Laut der Initiative „Altersvorsorge macht Schule“ in Berlin sollten Anleger bei der Berechnung ihres privaten Altersvorsorgebedarfs die Abzüge durch Inflation, Steuern und Sozialabgaben mit einkalkulieren, denn nur so können sie sich vor bösen Überraschungen im Alter schützen.

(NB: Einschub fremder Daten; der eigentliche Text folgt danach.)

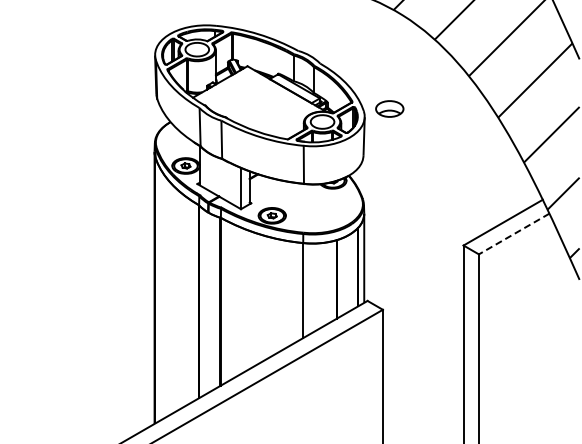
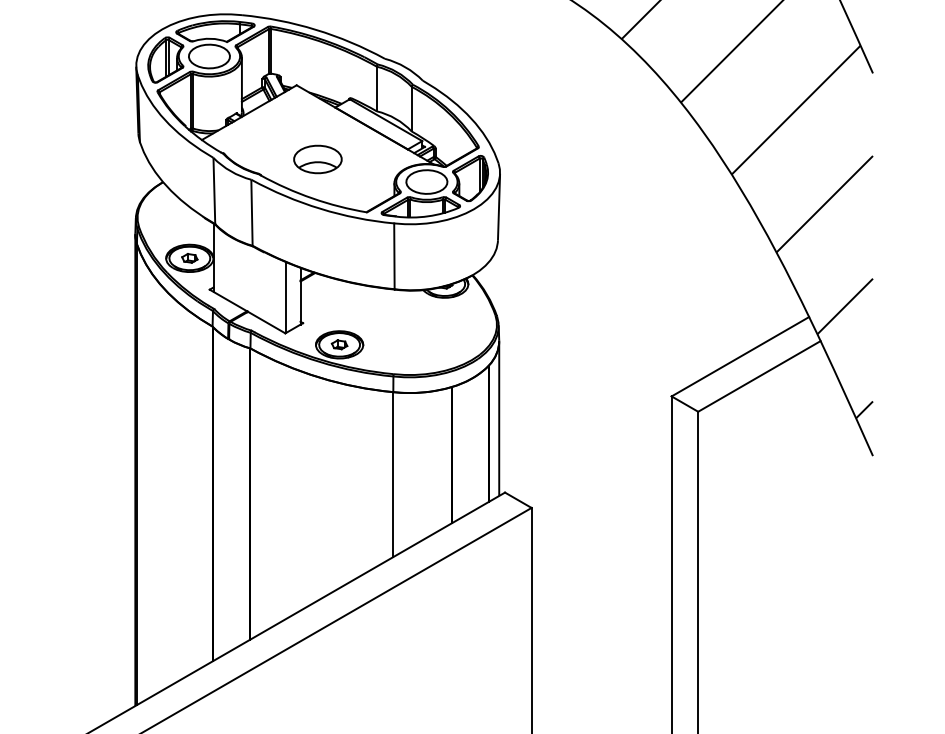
part: (389, 108) -> (317, 158), moved
line: (514, 234) -> (759, 377), dashed -> solid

Realistische Prognosen erhält der Anleger beispielsweise nur, wenn er den Verlust der Kaufkraft in sein Anlageergebnis mit einrechnet. In der Regel bedeutet das: Es muss noch mehr gespart werden.
Das macht eine Beispielrechnung der Initiative, die unter anderem von der Bundesregierung und er Deutschen Rentenversicherung betrieben wird, deutlich: Anleger, die jährlich 1.200 Euro anlegten, haben bei einer angenommenen Verzinsung von vier Prozent und zwei Prozent jährlicher Inflation zum Rentenbeginn zwar 70.000 Euro auf der hohen Kante, allerdings bleibe davon nur die Hälfte der heutigen Kaufkraft übrig.
Deshalb sollte sich jeder Anleger, der sich von Fachleuten einen Altersvorsorgeplan aufstellen lässt, auf einer inflationsbereinigten Berechnung bestehen.